Kerstin Grether, Jahrgang 1975, ehemalige SPEX-Mitarbeiterin und eine der wichtigen weiblichen Stimmen im Popjournalismus, ist selbst magersüchtig gewesen, hat ein viel beachtetes Buch über Magersucht, Popmusik, junge Frauen und Großstadtleben geschrieben, das 2004 ganz folgerichtig im kleinen und sehr engagierten Ventil Verlag in Mainz erschienen ist (wo ja auch seit Jahren die monografiengleiche Pop- und Poptheoriezeitschrift "testcard" erscheint). Dass die Taschenbuchlizenz bei Suhrkamp herauskam, passt auch, denkt man nur einmal an die gender studies-Reihe und die Bücher von Thomas Meinecke (und früher Andreas Neumeister). Die Autorin kennt also wesentliche Bereiche dessen, was ihre Protagonistin Sonja erlebt und erleidet, aus eigener Erfahrung - und das ergibt, gepaart mit ihrer gleichzeitig präzisen und auch lakonischen, manchmal beinahe sarkastischen Sprache, ein Buch, das weit weg ist: sowohl von Szenegeplapper, als auch von betroffen machenden Erfahrungsberichten.
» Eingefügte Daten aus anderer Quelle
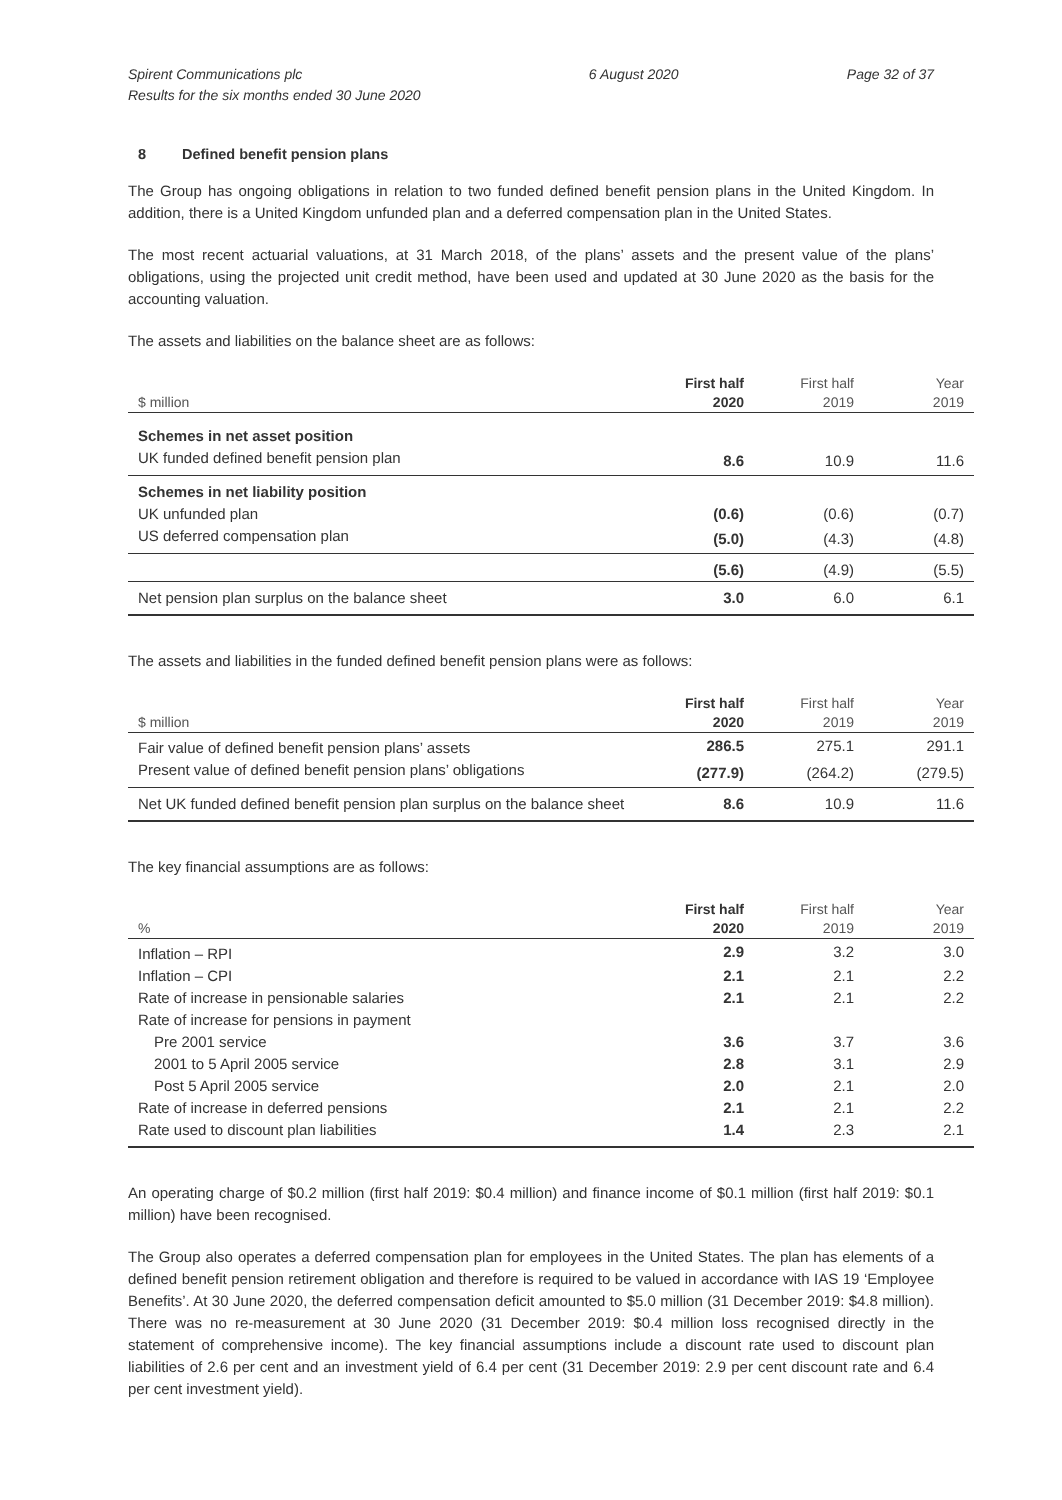Spirent Communications plc
Results for the six months ended 30 June 2020
6 August 2020 Page 32 of 37
8 Defined benefit pension plans
The Group has ongoing obligations in relation to two funded defined benefit pension plans in the United Kingdom. In addition, there is a United Kingdom unfunded plan and a deferred compensation plan in the United States.
The most recent actuarial valuations, at 31 March 2018, of the plans’ assets and the present value of the plans’ obligations, using the projected unit credit method, have been used and updated at 30 June 2020 as the basis for the accounting valuation.
The assets and liabilities on the balance sheet are as follows:
| $ million | First half 2020 | First half 2019 | Year 2019 |
| --- | --- | --- | --- |
| Schemes in net asset position | | | |
| UK funded defined benefit pension plan | 8.6 | 10.9 | 11.6 |
| Schemes in net liability position | | | |
| UK unfunded plan | (0.6) | (0.6) | (0.7) |
| US deferred compensation plan | (5.0) | (4.3) | (4.8) |
| | (5.6) | (4.9) | (5.5) |
| Net pension plan surplus on the balance sheet | 3.0 | 6.0 | 6.1 |
The assets and liabilities in the funded defined benefit pension plans were as follows:
| $ million | First half 2020 | First half 2019 | Year 2019 |
| --- | --- | --- | --- |
| Fair value of defined benefit pension plans’ assets | 286.5 | 275.1 | 291.1 |
| Present value of defined benefit pension plans’ obligations | (277.9) | (264.2) | (279.5) |
| Net UK funded defined benefit pension plan surplus on the balance sheet | 8.6 | 10.9 | 11.6 |
The key financial assumptions are as follows:
| % | First half 2020 | First half 2019 | Year 2019 |
| --- | --- | --- | --- |
| Inflation – RPI | 2.9 | 3.2 | 3.0 |
| Inflation – CPI | 2.1 | 2.1 | 2.2 |
| Rate of increase in pensionable salaries | 2.1 | 2.1 | 2.2 |
| Rate of increase for pensions in payment | | | |
| Pre 2001 service | 3.6 | 3.7 | 3.6 |
| 2001 to 5 April 2005 service | 2.8 | 3.1 | 2.9 |
| Post 5 April 2005 service | 2.0 | 2.1 | 2.0 |
| Rate of increase in deferred pensions | 2.1 | 2.1 | 2.2 |
| Rate used to discount plan liabilities | 1.4 | 2.3 | 2.1 |
An operating charge of $0.2 million (first half 2019: $0.4 million) and finance income of $0.1 million (first half 2019: $0.1 million) have been recognised.
The Group also operates a deferred compensation plan for employees in the United States. The plan has elements of a defined benefit pension retirement obligation and therefore is required to be valued in accordance with IAS 19 ‘Employee Benefits’. At 30 June 2020, the deferred compensation deficit amounted to $5.0 million (31 December 2019: $4.8 million). There was no re-measurement at 30 June 2020 (31 December 2019: $0.4 million loss recognised directly in the statement of comprehensive income). The key financial assumptions include a discount rate used to discount plan liabilities of 2.6 per cent and an investment yield of 6.4 per cent (31 December 2019: 2.9 per cent discount rate and 6.4 per cent investment yield).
Und zu guter Letzt distanziert sich die Autorin von der so genannten chick-lit, jener von Ildikó von Kürthy und anderen jungen (vielleicht zu dünnen) Frauen dominierten "Sex and the city"-Literatur, die die immer gleichen Themen in immer gleich langweiligen Büchern recyclet.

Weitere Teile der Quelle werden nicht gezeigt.